• _Texte source_:
○ ○ ○ ○

Pour notre part, on ne fera pas mystère de notre scepticisme avant l’entrée en scène du boys band belge. Pas franchement convaincus par leur dernier album Nocturne (62 TV Records, 2017), on est toutefois curieux de découvrir comment Girls in Hawaii défend sa pop mélanco-mélodique en live. Et il faut bien admettre que la prestation est à la hauteur de l’engouement dont bénéficie le groupe : un set irréprochable, des jeux de lumières audacieux et une véritable aisance scénique. Les morceaux gagnent ainsi en rythme et en profondeur et on se surprend à réentendre l’album d’une oreille plus attentive. On préfèrera toutefois les modestes et intimes Blue Shape et Monkey au mauvais single Walk sur lequel on jurerait entendre Julien Doré…

Concrete Knives @ Route du Rock Hiver 2018 | Crédit photo : Rod Maurice pour Arte Concert
Concrete Knives @ La Route du Rock Hiver 2018 | Crédit photo : Rod Maurice pour Arte Concert

Découvert il y a 8 ans dans cette même salle qui s’appelait alors l’Omnibus, nous étions ravis de retrouver les caennais de Concrete Knives. Après un premier album Be Your Own King (Bella Union, 2012) très bien reçu par la critique et une tournée dans les plus grands festivals de France, le groupe revient avec un nouvel opus : Our Hearts (Vietnam, 2018). Et c’est le jour de sa sortie que le désormais sextet se présente sur la scène du festival. Sans surprise, on est tout de suite pris par l’énergie incomparable et communicative du groupe, mêlant les tubes du premier opus tel que Brand New Start et les morceaux inédits de son successeur : The Lights ou encore l’excellent Gold Digger. Entre pop anglaise et influences afro-beat, le charisme de Morgane Colas et Nicolas Delahaye et les refrains chantés en chœur, les normands ne nous n’ont pas déçus ! A dans huit ans ? On espère bien avant.

Park Hotel @ La Route du Rock Hiver 2018 | Crédit photo : Titouan Massé
Park Hotel @ La Route du Rock Hiver 2018 | Crédit photo : Titouan Massé

Dernier groupe à se présenter ce soir sur la scène de la Nouvelle Vague, le jeune duo Park Hotel débarque de Londres avec seulement deux morceaux à son actif. Mais ne vous fiez pas aux apparences : Going West et Gone as a Friend sont deux énormes tubes au groove vertigineux, sur lequel se pose avec classe la voix suave et sensuelle de Rebecca Marcos-Rosa. Derrière, les riffs de guitare de son complice Tim Abbey donne à Park Hotel toute sa puissance sonore, quelque part entre synth-pop et modern-funk. Sur scène, le duo et les quatre musiciens qui l’accompagne nous confirment ce que l’on pressentait à l’écoute de ces morceaux : des compositions magistrales, une énergie folle (incarnée par la charismatique chanteuse) et un besoin irrésistible de se déhancher.
A l’image de Jungle quatre ans plus tôt, le raz-de-marée Park Hotel ne fait que commencer.

○ ○ ○ ○

• _Entrées fournies_:
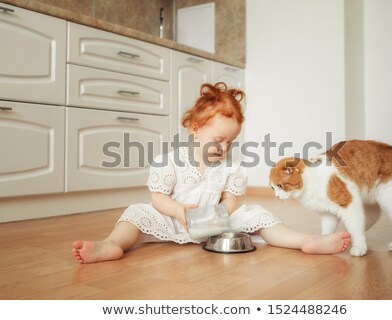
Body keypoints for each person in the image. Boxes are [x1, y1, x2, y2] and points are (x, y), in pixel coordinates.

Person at [72, 82, 351, 263]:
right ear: (195, 129)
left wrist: (224, 211)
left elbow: (232, 198)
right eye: (218, 140)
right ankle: (110, 245)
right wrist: (179, 210)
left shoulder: (231, 167)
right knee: (136, 213)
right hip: (174, 220)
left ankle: (306, 241)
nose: (224, 147)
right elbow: (158, 198)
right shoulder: (170, 160)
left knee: (257, 214)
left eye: (231, 142)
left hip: (215, 225)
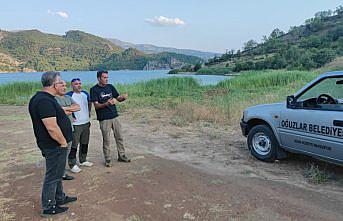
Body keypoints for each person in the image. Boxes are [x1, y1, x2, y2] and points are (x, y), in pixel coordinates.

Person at [28, 71, 77, 216]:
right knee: (52, 176)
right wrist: (63, 143)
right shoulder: (44, 101)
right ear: (53, 84)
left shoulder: (47, 98)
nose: (64, 84)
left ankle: (59, 197)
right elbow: (51, 127)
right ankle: (48, 207)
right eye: (61, 82)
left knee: (57, 173)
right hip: (54, 145)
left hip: (55, 145)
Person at [90, 70, 130, 167]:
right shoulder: (94, 90)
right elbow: (96, 106)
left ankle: (122, 155)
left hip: (114, 116)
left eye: (107, 77)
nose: (106, 79)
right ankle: (107, 159)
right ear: (99, 78)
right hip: (104, 118)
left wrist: (123, 98)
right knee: (107, 139)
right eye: (104, 77)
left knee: (119, 137)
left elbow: (118, 98)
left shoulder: (110, 87)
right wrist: (106, 103)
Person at [66, 78, 93, 172]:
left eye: (80, 83)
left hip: (86, 122)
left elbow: (89, 103)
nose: (79, 85)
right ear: (72, 85)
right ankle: (72, 164)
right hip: (76, 124)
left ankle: (83, 160)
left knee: (85, 143)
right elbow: (66, 108)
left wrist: (89, 112)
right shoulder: (69, 95)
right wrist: (72, 116)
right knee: (74, 144)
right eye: (76, 84)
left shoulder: (85, 94)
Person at [55, 80, 80, 179]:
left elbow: (78, 107)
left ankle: (62, 173)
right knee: (59, 152)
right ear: (56, 87)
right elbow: (58, 112)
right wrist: (69, 108)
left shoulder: (68, 97)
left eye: (65, 86)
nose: (64, 88)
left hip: (69, 128)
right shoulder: (53, 99)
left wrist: (64, 109)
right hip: (59, 130)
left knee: (66, 152)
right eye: (62, 86)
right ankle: (59, 173)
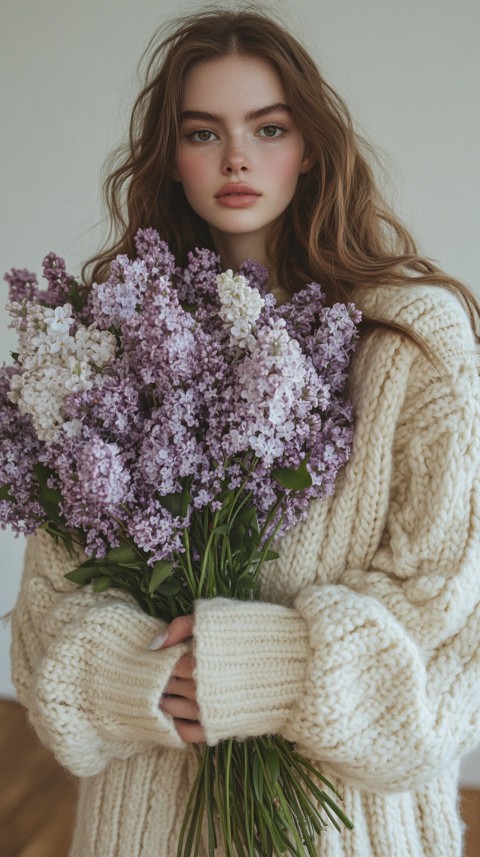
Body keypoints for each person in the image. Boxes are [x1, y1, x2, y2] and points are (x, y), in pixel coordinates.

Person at [10, 7, 480, 857]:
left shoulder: (414, 340)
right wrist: (135, 677)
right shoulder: (106, 350)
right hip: (142, 831)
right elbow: (46, 625)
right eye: (203, 131)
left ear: (310, 146)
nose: (236, 158)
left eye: (268, 127)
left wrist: (264, 666)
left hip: (349, 837)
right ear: (172, 159)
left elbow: (452, 645)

○ ○ ○ ○

• _À faire_:
[A] Répondez à ces questions sur le compte rendu de concerts, chacune sur sa ligne :
(i) Quel est le titre du dernier album de Girls in Hawaii ?
(ii) Quel nom portait la salle où Concrete Knives a été découvert il y a 8 ans ?
(iii) De quelle ville vient le duo Park Hotel ?
[B] Recopiez sans aucun changement le passage du compte rendu de concerts qui va de « Dernier groupe à » jusqu'à « de se déhancher. » inclus.

• _Résultats par tâche_:
[A]
(i) Nocturne
(ii) L'Omnibus
(iii) Londres

[B]
Dernier groupe à se présenter ce soir sur la scène de la Nouvelle Vague, le jeune duo Park Hotel débarque de Londres avec seulement deux morceaux à son actif. Mais ne vous fiez pas aux apparences : Going West et Gone as a Friend sont deux énormes tubes au groove vertigineux, sur lequel se pose avec classe la voix suave et sensuelle de Rebecca Marcos-Rosa. Derrière, les riffs de guitare de son complice Tim Abbey donne à Park Hotel toute sa puissance sonore, quelque part entre synth-pop et modern-funk. Sur scène, le duo et les quatre musiciens qui l’accompagne nous confirment ce que l’on pressentait à l’écoute de ces morceaux : des compositions magistrales, une énergie folle (incarnée par la charismatique chanteuse) et un besoin irrésistible de se déhancher.